Amyl nitrate (poppers) causes relaxation of smooth muscles and was used in the past to treat angina pectoris. It is a yellow volatile flammable liquid with a fruity smell. In recent years, amyl nitrate and butyl nitrate have been used to relax smooth muscles and enhance orgasm, especially male homosexuals. It is purchased in the form of room deodorants. It can cause agitation, a sensation of blood rush, dizziness. Side effects include heart beat, orthostatic hypotension, headache, in severe cases, loss of consciousness is possible.

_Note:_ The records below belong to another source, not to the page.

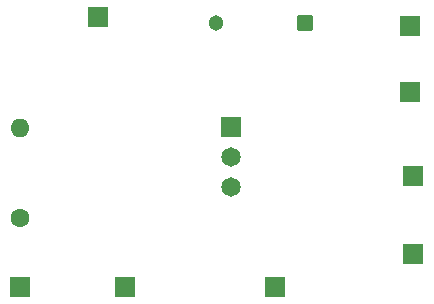
<source format=gbs>
G04 #@! TF.GenerationSoftware,KiCad,Pcbnew,7.0.10*
G04 #@! TF.CreationDate,2025-02-21T18:10:01-05:00*
G04 #@! TF.ProjectId,sol pcb,736f6c20-7063-4622-9e6b-696361645f70,rev?*
G04 #@! TF.SameCoordinates,Original*
G04 #@! TF.FileFunction,Soldermask,Bot*
G04 #@! TF.FilePolarity,Negative*
%FSLAX46Y46*%
G04 Gerber Fmt 4.6, Leading zero omitted, Abs format (unit mm)*
G04 Created by KiCad (PCBNEW 7.0.10) date 2025-02-21 18:10:01*
%MOMM*%
%LPD*%
G01*
G04 APERTURE LIST*
G04 Aperture macros list*
%AMRoundRect*
0 Rectangle with rounded corners*
0 $1 Rounding radius*
0 $2 $3 $4 $5 $6 $7 $8 $9 X,Y pos of 4 corners*
0 Add a 4 corners polygon primitive as box body*
4,1,4,$2,$3,$4,$5,$6,$7,$8,$9,$2,$3,0*
0 Add four circle primitives for the rounded corners*
1,1,$1+$1,$2,$3*
1,1,$1+$1,$4,$5*
1,1,$1+$1,$6,$7*
1,1,$1+$1,$8,$9*
0 Add four rect primitives between the rounded corners*
20,1,$1+$1,$2,$3,$4,$5,0*
20,1,$1+$1,$4,$5,$6,$7,0*
20,1,$1+$1,$6,$7,$8,$9,0*
20,1,$1+$1,$8,$9,$2,$3,0*%
G04 Aperture macros list end*
%ADD10R,1.700000X1.700000*%
%ADD11RoundRect,0.102000X0.550000X0.550000X-0.550000X0.550000X-0.550000X-0.550000X0.550000X-0.550000X0*%
%ADD12C,1.304000*%
%ADD13C,1.600000*%
%ADD14O,1.600000X1.600000*%
%ADD15R,1.651000X1.651000*%
%ADD16C,1.651000*%
G04 APERTURE END LIST*
D10*
X167640000Y-51054000D03*
X156210000Y-67564000D03*
X167894000Y-58166000D03*
D11*
X158690000Y-45212000D03*
D12*
X151190000Y-45212000D03*
D10*
X167894000Y-64770000D03*
X143510000Y-67564000D03*
D13*
X134620000Y-61722000D03*
D14*
X134620000Y-54102000D03*
D10*
X141224000Y-44704000D03*
D15*
X152476200Y-54013100D03*
D16*
X152476200Y-56553100D03*
X152476200Y-59093100D03*
D10*
X134620000Y-67564000D03*
X167640000Y-45466000D03*
M02*

</source>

Gaseous anesthetics, for example, nitrous oxide or halothane, are sometimes used to get intoxication by medical personnel. Nitrous oxide is also abused by public catering workers, since it is produced in disposable small aluminum containers used for whipping cream. Nitrous oxide causes euphoria, analgesia, and then loss of consciousness. Compulsive use and chronic intoxication are rarely reported, but there is a risk of overdose associated with the abuse of this anesthetic.
Treatment of dependence
The treatment of substance abuse and dependence should depend on the nature of the substance and the individual characteristics of each individual patient. The algorithm takes into account various therapeutic possibilities. For each category of psychoactive substances, available medical treatment is provided. Treatment is impossible without knowing the pharmacological features of the substances used by the patient, or a combination thereof. This is especially important in the treatment of overdose or detoxification in a patient with an abstinence syndrome. It is important to understand that treatment of dependence requires many months and years of rehabilitation. Behavioral stereotypes developed during the thousand-fold injections of the drug will not disappear after detoxification and even after a typical 28-day in-patient rehabilitation program. Long-term outpatient treatment is needed. Although it is preferable to strive for complete abstinence, in practice many patients are tempted to re-start using the drug, which may require repeated courses of treatment. In this case, maintenance therapy may be effective, such as long-term methadone treatment in opioid dependence. This process can be compared with the treatment of other chronic diseases, for example, diabetes mellitus, bronchial asthma or arterial hypertension, which require long-term use of medications, and complete recovery is unlikely. If we consider dependence in the context of a chronic disease, then the existing treatment of dependence can be considered quite effective. Long-term treatment is accompanied by an improvement in physical and mental status, as well as social and professional activities. Unfortunately, due to the general pessimism in the medical community regarding the effectiveness of the treatment, the therapeutic efforts are mainly aimed at correcting the complications of pulmonary, cardiovascular, hepatic, and not correction of behavioral changes associated with dependence. Meanwhile, directing efforts to treat the dependence itself, it is possible to prevent somatic complications, and this requires a long rehabilitation program.